It didn't take long following the release of this year's Oscar nominations for the backlash to begin - for the second year running, the list was a complete whitewash.
In 2015, the #OscarsSoWhite social media campaign was launched in protest. This year, in what is a breakthrough for the industry, the Academy themselves have taken notice.
Following a vote last week, memberships will now be limited only to those who had been active within the industry over the past 10 years. A statement released online reads:
The Academy will supplement the traditional process in which current members sponsor new members by launching an ambitious, global campaign to identify and recruit qualified new members who represent greater diversity
President Cheryl Boone Isaacs said the Academy will "lead and not wait for the industry to catch up". The movement means there will now be three new Governor seats elected by the President, as well as committee support structures.
The admirable aim is to achieve a much greater representation of both women and minority groups by 2020.
"If We're Not Part Of The Solution, We're Part Of The Problem"
Perhaps it's no surprise the Academy have finally listened. Hollywood was understandably outraged by the glaring omission of minority groups this year; Creed duo Ryan Coogler and Michael B. Jordan, Will Smith (Concussion), Idris Elba (Beasts of No Nation) are just a few of many who were overlooked.

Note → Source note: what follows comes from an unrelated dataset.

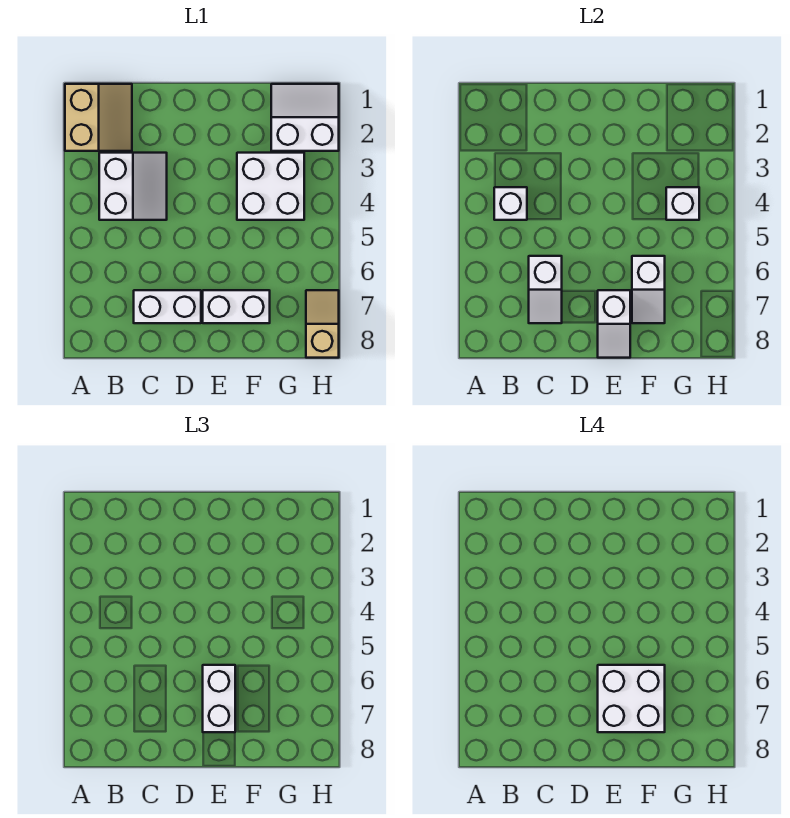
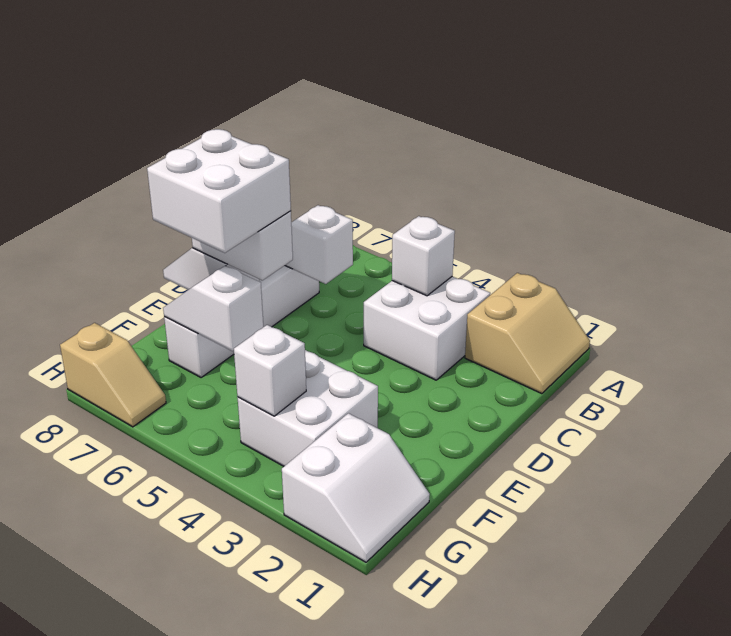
tan slope A1:B2 level 1 top A -> tan slope A1:B2 level 1 top 2
white slope B3:C4 level 1 top B -> white brick B3:C4 level 1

Hollywood big-time couple Will Smith and Jada Pinkett Smith both said they would boycott the ceremony. Will told Good Morning America:
"There's a position that we hold in this community and, if were not a part of the solution, we're a part of the problem."
A Lack Of Options For Minority Groups
The comments ignited a debate in Hollywood, with a number of big stars expressing their despair at the news. Mark Ruffalo, nominated for his role in Spotlight, Tweeted:
George Clooney, while talking to Variety, also spoke of his disappointment. He said:
10 years ago, the Academy was doing a better job. Think about how many more African Americans were nominated. I would also make the argument, I don't think it's a problem of who you're picking as much as it is: How many options are available to minorities in film, particularly in quality films?
Although, not everyone was completely for the argument. Charlotte Rampling caused some controversy when she suggested that the whitewash was purely due to a lack of quality black acting. She later said she regretted her comments.
Ultimately though, wherever you stand on the debate, this move is good news for the future of the awards. Let's just hope that this also filters into the industry as a whole.